Three Classical Practices
This month of blogging has gone by so quickly. What a joy its been to spend time each day in Foster's book letting the Holy Spirit teach me more about prayer. I feel I need to focus more on these different prayers throughout this next year. I may continue to post on some of the remaining chapters throughout January.
Foster shares three classical practices which are "designed to lead us into the Prayer of Rest." The first is solitude. Foster says that "In solitude we voluntarily abstain from our normal patterns of activity and interaction with people for a time in order to discover that our strength and well-being come from God alone." This can be a difficult task for many of us. In our culture, it is difficult for many to sustain themselves without outside stimulus. We are always doing something, entertained by something, checking FB, watching TV, and any number of other things. When everything goes quiet and there is nothing to do, we get very uneasy in the silence and solitude of the moment. This is why its so hard for us to pray, to rest, and to hear from God. I love how Foster describes this discipline as being "gently pressed into the Holy of Holies, were we are sifted in the stillness." I feel that so deeply. I need to expose my heart, mind, and soul to the sifting process of prayer and the work of the Holy Spirit.

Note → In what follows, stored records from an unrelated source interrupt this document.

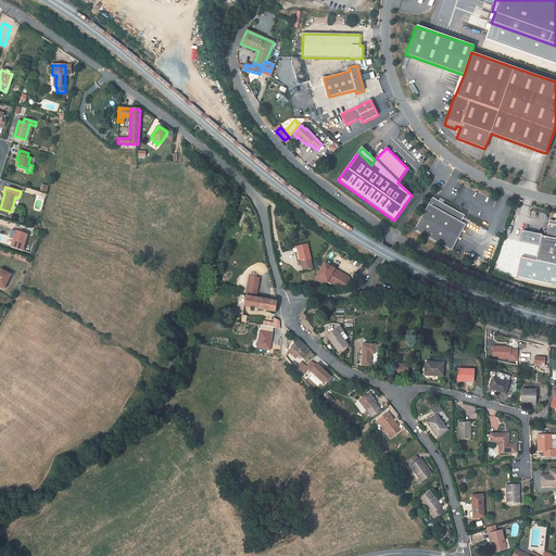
[(414,230),(446,249),(462,222),(465,215),(432,198),(414,230)]
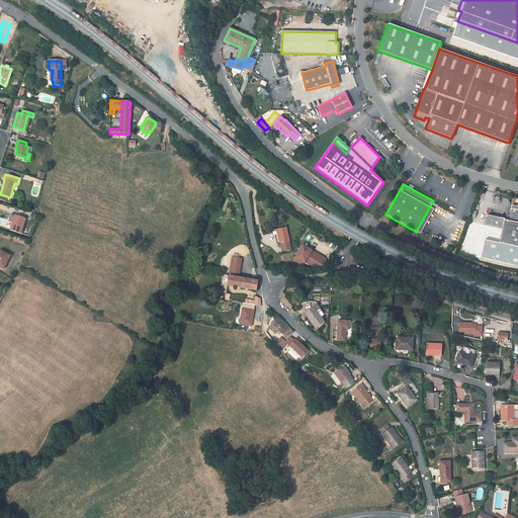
[(499,243),(517,247),(517,204),(517,206),(516,209),(512,208),(509,221),(504,220),(499,243)]
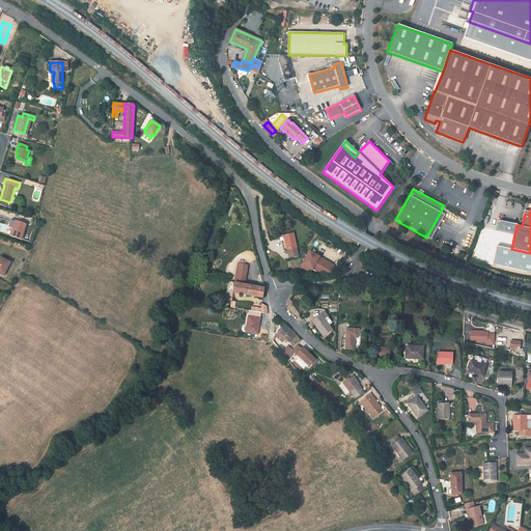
[(426,238),(431,240),(445,215),(441,212),(426,238)]
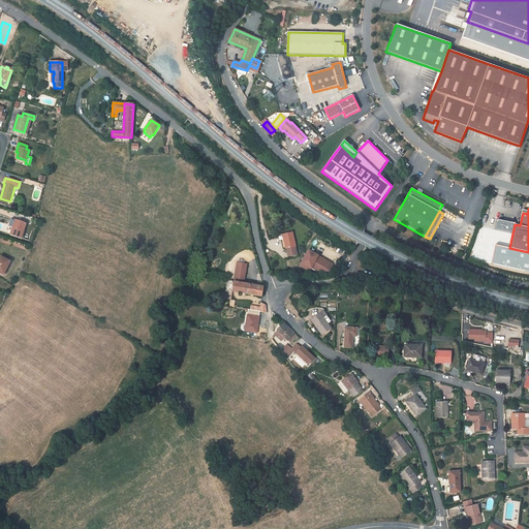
[(23,234),(26,223),(16,220),(10,235),(21,238),(23,234)]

The second practice is silencio or the stilling of "creature activities." This is not the silencing of words, but of control of people and situations. Its the ceasing of our striving to make things happen. It can be so hard to rest in a specific situation and not reach out a hand to fix it. This practice teaches us that we don't just rest anxiously, but we wait on the Word of the Lord. We rest in a his voice, we rest in a place of trust and a relational familiarity with who God is and what he's done for us. We have a tendency to rush into situations. Start practicing a holy hesitation. This is a moment where you pause and wait on the Lord to speak first, to give you direction and a word before you jump into something. This is how we develop a lifestyle of resting in the Lord.
The third practice is that of recollection. Foster says that recollection simply means "focus." Again, this is something that must be cultivated in us. In this time of focus we examine the direction of our lives. We seek further clarification of who we are and what our purpose is. Its a good practice to take a private retreat to do this. Foster recommends at least a 24 hour retreat four times a year with the seasons. The only way for us to really learn this prayer of rest is to practice resting in the Lord. He will be faithful to teach us how to find rest in himself.